DESTROYING ANGEL 32min 1998 - Two different stories of illness are weaved together through memory, landscapes and dreams.

LETTERS FROM HOME 15min 1996 Mike Hoolboom - Beautifully arguing that regardless of our background, we are all HIV positive.

Films for boys

COCKTAILS

HAVEN 2min 1992 Wrik Mead - Boy does boy.

HOW THE HELL ARE YOU - A satirical look at American Culture.

KISS MY CRUCIFIX 2min 1992 Gerad Betts - Live from San Francisco: His Divine Eminence.

CLOSET CASE 4min 1995 Wrik Mead - Control? Pleasure? Queer Politics? Yes!

FRANKS COCK 8min 1993 MikeHoolboom - A moving monologue about being born, living, fucking and dying as a gay man?

THICK LIPS THIN LIPS 6min 1994 Paul Lee - A musical concerning racist homophobic violence.

JIM LOVES JACK: THE JAMES EGAN STORY - 73-year old James Egan sues the Canadian government for legal recognition of his same-sex relationship of 45 years.

FRUIT MACHINE 8min 1998 Wrik Mead - Hired by the Canadian Government in the 60s, Dr. F.R. Wake devises a test that will expose homosexuality. This doctor has a few secrets hidden in his bag.

Films for girls

LIPSERVICE

BREAKFAST WITH GUS 8min 1997 Siobhan Devine - Gus the cat takes morning matters in his own paws.

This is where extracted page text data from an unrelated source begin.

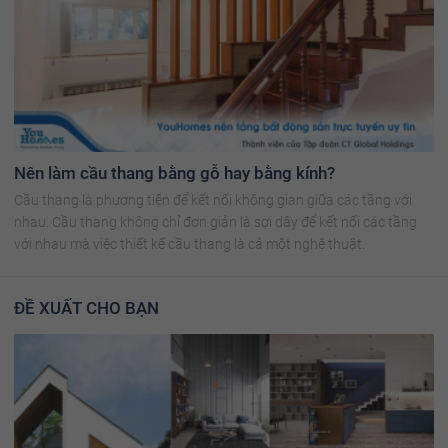
Nên làm cầu thang bằng gỗ hay bằng kính?
Cầu thang là phương tiện để kết nối không gian giữa các tầng với
nhau. Cầu thang không chỉ đơn giản là sợi dây để kết nối các tầng
với nhau mà việc thiết kế cầu thang là cả một nghệ thuật.
ĐỀ XUẤT CHO BẠN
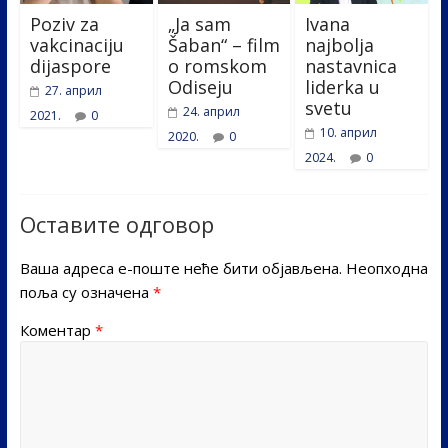
Poziv za
„Ja sam
Ivana
vakcinaciju
Šaban“ – film
najbolja
dijaspore
o romskom
nastavnica
Odiseju
liderka u
27. април
svetu
24. април
2021.
0
10. април
2020.
0
2024.
0
Оставите одговор
Ваша адреса е-поште неће бити објављена.
Неопходна
поља су означена
*
Коментар
*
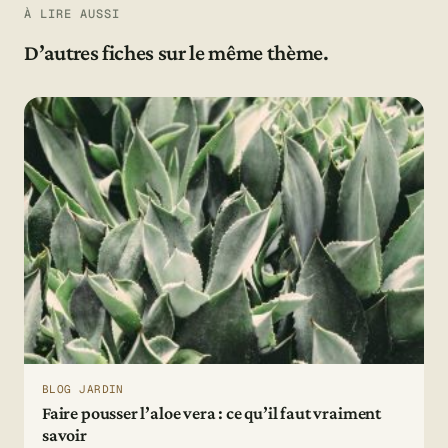
À LIRE AUSSI
D’autres fiches sur le même thème.
BLOG JARDIN
Faire pousser l’aloe vera : ce qu’il faut vraiment
savoir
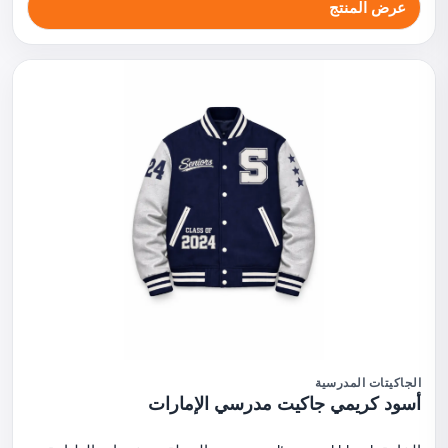
عرض المنتج
الجاكيتات المدرسية
أسود كريمي جاكيت مدرسي الإمارات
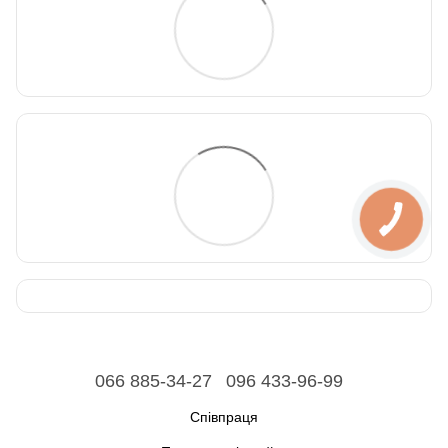
066 885-34-27
096 433-96-99
Співпраця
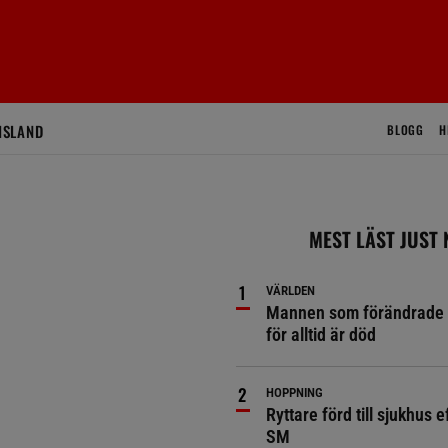
ISLAND
BLOGG
H
MEST LÄST JUST
VÄRLDEN
Mannen som förändrade 
för alltid är död
HOPPNING
Ryttare förd till sjukhus ef
SM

DAMES 9min 1997 Hope Thompson - Walking the walk and talking the talk is the name of the game for our girl Roxy.

WHY I'LL NEVER TRUST YOU (IN 200 WORDS OR LESS) 11min 1995 Cassandra Nicolaou - What seems to be is not entirely so.

EXPOSURE 8min 1990 Michelle Mohabeer - Exploring the issues of race, sexuality, and cultural identity.

TINY BUBBLES 5min 1996 Bo Myers - A discreet sharing of secrets.

KELTIES BEARD: A WOMAN'S STORY 9min 1997 Sara Halprin - The bearded woman speaks.

MY CUNT 6min 1996 Australia Deb Strutt & Liz Baulch - The complications and implications of living with one.

GOOD CITIZEN: BETTY BAKER 27min 1995 Shawna Dempsey - Homemaker Betty Baker discovers an exiting world of 100% Woman.

TWISTED SHEETS 14min 1996 Chris Deacon - A bright and lively, romantic comedy of coincidences.